Comme si l’on n’était pas suffisamment tassé dans la maison, Emma accouche de sa première fille le 13 mars 1881. Lors du baptême de Marie Louise Rosalie, les parents choisissent comme parrain Elzéar Tremblay, l’ami d’enfance de Germain, frère d’Aima. La marraine est Denyse Harvé (1833-1898) la sœur toujours célibataire. Malgré la protection des parents, la petite n’atteindra pas douze mois. Elle décède le 12 février 1882. Germain, grand-père de l’enfant et Germain le père, assistent comme témoins de la sépulture, comme les hommes à l’Isle ont toujours fait. Le fils signe le registre d’inhumation de sa fille[12].

--- --- ---

Consigne de travail
D'après le texte extrait, à quelle date Marie Louise Rosalie est-elle décédée ?

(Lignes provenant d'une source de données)
--- --- ---

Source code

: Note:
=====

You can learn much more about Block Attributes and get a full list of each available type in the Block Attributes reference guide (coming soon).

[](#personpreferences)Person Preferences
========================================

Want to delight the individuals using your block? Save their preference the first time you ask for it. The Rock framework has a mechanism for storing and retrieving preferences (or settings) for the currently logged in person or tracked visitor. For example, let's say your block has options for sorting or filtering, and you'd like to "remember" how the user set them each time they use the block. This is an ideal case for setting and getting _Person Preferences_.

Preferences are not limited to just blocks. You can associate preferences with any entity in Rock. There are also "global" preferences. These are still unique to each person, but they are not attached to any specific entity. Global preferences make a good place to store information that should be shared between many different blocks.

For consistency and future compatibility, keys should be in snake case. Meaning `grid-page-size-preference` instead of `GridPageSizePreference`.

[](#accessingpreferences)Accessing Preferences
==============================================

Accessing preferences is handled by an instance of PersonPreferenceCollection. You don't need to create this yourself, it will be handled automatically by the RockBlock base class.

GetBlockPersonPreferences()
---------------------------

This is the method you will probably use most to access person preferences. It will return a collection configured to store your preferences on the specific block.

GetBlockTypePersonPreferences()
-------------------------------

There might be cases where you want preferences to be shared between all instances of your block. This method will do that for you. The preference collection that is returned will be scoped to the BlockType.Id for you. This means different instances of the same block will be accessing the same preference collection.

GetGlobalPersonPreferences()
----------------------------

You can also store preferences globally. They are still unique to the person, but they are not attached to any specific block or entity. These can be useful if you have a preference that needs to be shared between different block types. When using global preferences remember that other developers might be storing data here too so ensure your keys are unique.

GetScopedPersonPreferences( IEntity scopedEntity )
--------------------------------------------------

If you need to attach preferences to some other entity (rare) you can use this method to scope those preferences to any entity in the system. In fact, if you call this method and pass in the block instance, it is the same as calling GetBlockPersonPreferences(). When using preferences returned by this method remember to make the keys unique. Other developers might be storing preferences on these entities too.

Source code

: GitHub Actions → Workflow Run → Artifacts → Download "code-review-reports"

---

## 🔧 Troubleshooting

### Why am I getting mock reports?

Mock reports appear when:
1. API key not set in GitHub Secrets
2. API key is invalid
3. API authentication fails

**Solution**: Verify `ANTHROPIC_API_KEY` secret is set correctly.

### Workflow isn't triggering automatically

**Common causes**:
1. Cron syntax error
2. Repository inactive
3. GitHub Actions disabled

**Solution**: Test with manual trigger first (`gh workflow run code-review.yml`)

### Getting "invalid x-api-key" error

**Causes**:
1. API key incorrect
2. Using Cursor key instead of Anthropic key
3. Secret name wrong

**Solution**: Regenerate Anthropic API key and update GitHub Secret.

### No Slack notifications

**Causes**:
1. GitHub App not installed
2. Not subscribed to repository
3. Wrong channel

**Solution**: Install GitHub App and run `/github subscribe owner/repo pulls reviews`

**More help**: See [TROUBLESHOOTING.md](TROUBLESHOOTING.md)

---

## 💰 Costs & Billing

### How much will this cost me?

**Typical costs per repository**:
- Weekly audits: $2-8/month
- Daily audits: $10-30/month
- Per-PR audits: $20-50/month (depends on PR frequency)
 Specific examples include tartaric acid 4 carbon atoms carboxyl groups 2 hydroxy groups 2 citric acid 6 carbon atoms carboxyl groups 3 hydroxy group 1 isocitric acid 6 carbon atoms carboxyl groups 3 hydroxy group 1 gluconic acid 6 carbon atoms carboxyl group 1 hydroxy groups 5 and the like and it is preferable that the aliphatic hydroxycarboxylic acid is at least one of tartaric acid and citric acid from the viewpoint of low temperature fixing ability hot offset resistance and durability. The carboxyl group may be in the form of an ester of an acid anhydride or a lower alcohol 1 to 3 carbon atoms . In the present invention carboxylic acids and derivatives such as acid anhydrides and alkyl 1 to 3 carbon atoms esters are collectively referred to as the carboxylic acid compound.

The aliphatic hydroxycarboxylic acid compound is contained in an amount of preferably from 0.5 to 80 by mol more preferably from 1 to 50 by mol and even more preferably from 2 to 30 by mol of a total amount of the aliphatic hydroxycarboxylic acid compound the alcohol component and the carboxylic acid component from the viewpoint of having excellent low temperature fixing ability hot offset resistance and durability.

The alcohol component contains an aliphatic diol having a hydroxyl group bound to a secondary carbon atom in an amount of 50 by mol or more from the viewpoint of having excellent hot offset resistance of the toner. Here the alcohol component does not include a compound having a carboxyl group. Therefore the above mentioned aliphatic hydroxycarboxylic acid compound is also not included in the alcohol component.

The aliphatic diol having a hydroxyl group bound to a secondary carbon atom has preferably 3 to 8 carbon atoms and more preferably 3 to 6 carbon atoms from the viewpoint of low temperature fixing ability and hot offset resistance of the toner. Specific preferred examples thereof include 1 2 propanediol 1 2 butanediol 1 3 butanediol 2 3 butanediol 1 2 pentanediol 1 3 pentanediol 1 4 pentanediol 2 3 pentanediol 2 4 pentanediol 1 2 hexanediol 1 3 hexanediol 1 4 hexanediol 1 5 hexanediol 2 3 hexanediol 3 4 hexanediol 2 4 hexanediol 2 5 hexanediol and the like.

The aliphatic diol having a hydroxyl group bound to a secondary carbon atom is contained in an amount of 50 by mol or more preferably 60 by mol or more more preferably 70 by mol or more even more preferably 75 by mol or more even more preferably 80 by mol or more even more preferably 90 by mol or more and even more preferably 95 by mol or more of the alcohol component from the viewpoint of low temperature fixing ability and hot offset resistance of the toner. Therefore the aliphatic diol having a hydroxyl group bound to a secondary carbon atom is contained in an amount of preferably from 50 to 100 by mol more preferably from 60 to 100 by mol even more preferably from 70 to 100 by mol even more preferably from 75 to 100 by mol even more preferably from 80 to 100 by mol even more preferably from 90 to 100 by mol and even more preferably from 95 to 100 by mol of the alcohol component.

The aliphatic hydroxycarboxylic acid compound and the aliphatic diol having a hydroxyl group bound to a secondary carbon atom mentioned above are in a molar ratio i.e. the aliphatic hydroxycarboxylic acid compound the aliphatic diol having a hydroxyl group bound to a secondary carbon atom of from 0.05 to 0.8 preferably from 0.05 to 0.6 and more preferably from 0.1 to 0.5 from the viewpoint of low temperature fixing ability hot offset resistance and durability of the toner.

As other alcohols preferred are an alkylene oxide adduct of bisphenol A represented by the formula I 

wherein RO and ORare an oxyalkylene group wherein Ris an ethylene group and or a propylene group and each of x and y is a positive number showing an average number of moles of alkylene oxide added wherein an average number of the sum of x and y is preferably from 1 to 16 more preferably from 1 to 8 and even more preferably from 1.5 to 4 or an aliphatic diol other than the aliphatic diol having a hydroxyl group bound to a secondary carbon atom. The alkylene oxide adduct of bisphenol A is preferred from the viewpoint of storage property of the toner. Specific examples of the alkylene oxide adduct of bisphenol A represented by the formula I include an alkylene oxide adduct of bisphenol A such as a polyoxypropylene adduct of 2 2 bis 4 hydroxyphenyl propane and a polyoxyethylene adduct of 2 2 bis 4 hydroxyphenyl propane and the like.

--- --- ---

Réponse attendue
Le 12 février 1882.